What the exercise asks
Scan the entries below. List each line with "microsoft".

|---|

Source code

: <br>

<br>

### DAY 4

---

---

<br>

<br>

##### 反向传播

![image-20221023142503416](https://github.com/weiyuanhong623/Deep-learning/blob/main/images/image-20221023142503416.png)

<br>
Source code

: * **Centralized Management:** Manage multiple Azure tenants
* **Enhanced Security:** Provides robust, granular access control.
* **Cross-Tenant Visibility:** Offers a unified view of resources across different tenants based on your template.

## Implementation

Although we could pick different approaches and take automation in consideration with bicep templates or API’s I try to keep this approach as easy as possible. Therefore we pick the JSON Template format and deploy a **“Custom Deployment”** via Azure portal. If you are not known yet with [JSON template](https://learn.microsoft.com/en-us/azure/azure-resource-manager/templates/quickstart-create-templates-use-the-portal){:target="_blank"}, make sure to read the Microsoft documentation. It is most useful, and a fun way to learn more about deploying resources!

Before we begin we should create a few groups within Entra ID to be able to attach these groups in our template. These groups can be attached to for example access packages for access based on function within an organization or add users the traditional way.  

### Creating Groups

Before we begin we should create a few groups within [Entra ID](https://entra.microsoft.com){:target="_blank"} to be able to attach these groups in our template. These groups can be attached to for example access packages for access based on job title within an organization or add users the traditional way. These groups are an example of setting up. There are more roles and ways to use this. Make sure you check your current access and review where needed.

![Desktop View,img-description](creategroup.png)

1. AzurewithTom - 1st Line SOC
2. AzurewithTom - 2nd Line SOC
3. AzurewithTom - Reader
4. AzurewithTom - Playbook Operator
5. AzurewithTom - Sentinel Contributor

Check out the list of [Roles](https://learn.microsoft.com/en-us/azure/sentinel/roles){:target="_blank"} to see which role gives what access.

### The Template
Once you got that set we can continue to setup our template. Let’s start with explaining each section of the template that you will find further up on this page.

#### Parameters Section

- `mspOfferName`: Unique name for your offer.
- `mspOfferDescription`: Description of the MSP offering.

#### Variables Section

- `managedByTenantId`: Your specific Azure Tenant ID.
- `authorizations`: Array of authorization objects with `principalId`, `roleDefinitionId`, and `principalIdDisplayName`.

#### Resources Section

|---|

Answer section
Although we could pick different approaches and take automation in consideration with bicep templates or API’s I try to keep this approach as easy as possible. Therefore we pick the JSON Template format and deploy a **“Custom Deployment”** via Azure portal. If you are not known yet with [JSON template](https://learn.microsoft.com/en-us/azure/azure-resource-manager/templates/quickstart-create-templates-use-the-portal){:target="_blank"}, make sure to read the Microsoft documentation. It is most useful, and a fun way to learn more about deploying resources!
Before we begin we should create a few groups within [Entra ID](https://entra.microsoft.com){:target="_blank"} to be able to attach these groups in our template. These groups can be attached to for example access packages for access based on job title within an organization or add users the traditional way. These groups are an example of setting up. There are more roles and ways to use this. Make sure you check your current access and review where needed.
Check out the list of [Roles](https://learn.microsoft.com/en-us/azure/sentinel/roles){:target="_blank"} to see which role gives what access.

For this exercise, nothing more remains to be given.